**Complete the following**
a) Using the restic and Borg thread, say whether each statement agrees with it: (i) The comparison under discussion was written about a year and a half before the first post. (ii) restic keeps its index on disk instead of in memory. (iii) restic 0.9.0 was released before the comparison was written. Answer yes or no for each, quoting the deciding words.
b) Turn the paragraph of the restic and Borg thread that begins "Memory usage: We’ve improved" into a short bulleted list that keeps its main facts.
c) Write the next part of the restic and Borg thread, picking up after its final sentence.

**Supplied passage**
--- START ---

Comparison with Borg / Shortcomings in Restic?

dhilgarth · May 6, 2019, 10:59am

In this comparison from 1.5 years ago, several shortcomings of Restic are listed:

No compression functionality
Memory usage
Duration of incremental backups (apparently ten times that of Borg)
Duration and memory consumption of backup pruning (Hours and a lot of memory as opposed to “moments”)

My question is:
Were the observations in this comparison correct at the time of writing? And if so, have they been addressed by the restic team in the meantime?
Compression apparently not but what about the other three points?

Thanks,
Daniel

fd0 · May 6, 2019, 11:29am

Unfortunately I don’t have any idea which version of restic they used for the article. Based on the time (2017-12-12) I suspect it was the latest release 0.8.0 at the time (released on 2017-11-26).

Memory usage: We’ve improved restic a bit, but it still uses way too much memory, scaling up with the number of files in the repo (many small files -> much memory usage). I’m not sure what borg does though, but restic keeps an index (which data is stored where in the repo) in memory. We’ve plans to address that with an on-disk data structure, but I’ve only started working on this.
Duration of incremental backups: Unfortunately they do not describe their methodology, I suspect that something went wrong for the incremental backups. In my experience, it’s unlikely that restic takes 10 times longer than borg for incremental backups. restic 0.9.0 (released on 2018-05-21) contains completely reworked archiver code, so it could be that the old code (which was highly concurrent) overwhelmed the storage. But I’m only guessing here. I think restic would do much better today, whatever went wrong at the time of writing.

--- END ---

**Given information**
--- START ---

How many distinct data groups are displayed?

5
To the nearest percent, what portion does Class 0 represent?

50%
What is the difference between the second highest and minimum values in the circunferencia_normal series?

--- END ---

**Task-by-task outputs**
a)
(i) Yes: "In this comparison from 1.5 years ago"
(ii) No: "restic keeps an index (which data is stored where in the repo) in memory"
(iii) No: "Based on the time (2017-12-12)" and "restic 0.9.0 (released on 2018-05-21)"

b)
- restic has improved somewhat but still uses far too much memory.
- Memory use grows with the number of files in the repo, so many small files mean high usage.
- restic keeps in memory an index of which data is stored where in the repo.
- The writer is unsure how borg handles this.
- An on-disk data structure is planned to address it, but work on it has only started.

c)
prune: The observations in the article are realistic. We haven’t improved prune a lot, but there’s an open PR about it and there’s somebody who contributes significant improvements. The challenge is now integrating these changes while making sure restic’s prune function stays correct (so it does not delete the wrong data).

I hope this helps

dhilgarth · May 6, 2019, 12:10pm

Great, thanks a lot. So, to summarize:

Memory consumption will go down as it is actively being worked on
Incremental backups should work just fine as they are today
Prune will be improved as it is also actively being worked on

Sounds great!

manfredlotz · May 7, 2019, 6:28pm

Compression would be important

mic_p · May 9, 2019, 2:14pm

Hi manfredlotz,
Here are our situation: hundred of s3 buckets where hundred of restic save backup data. Some restic clients have one snapshot every 15 minutes and our customers keep them for months.
This buckets have up to 10 or 15TB of data.
Some minio servers provides s3 buckets and they backends are always zfs (via nfs) with compression enabled.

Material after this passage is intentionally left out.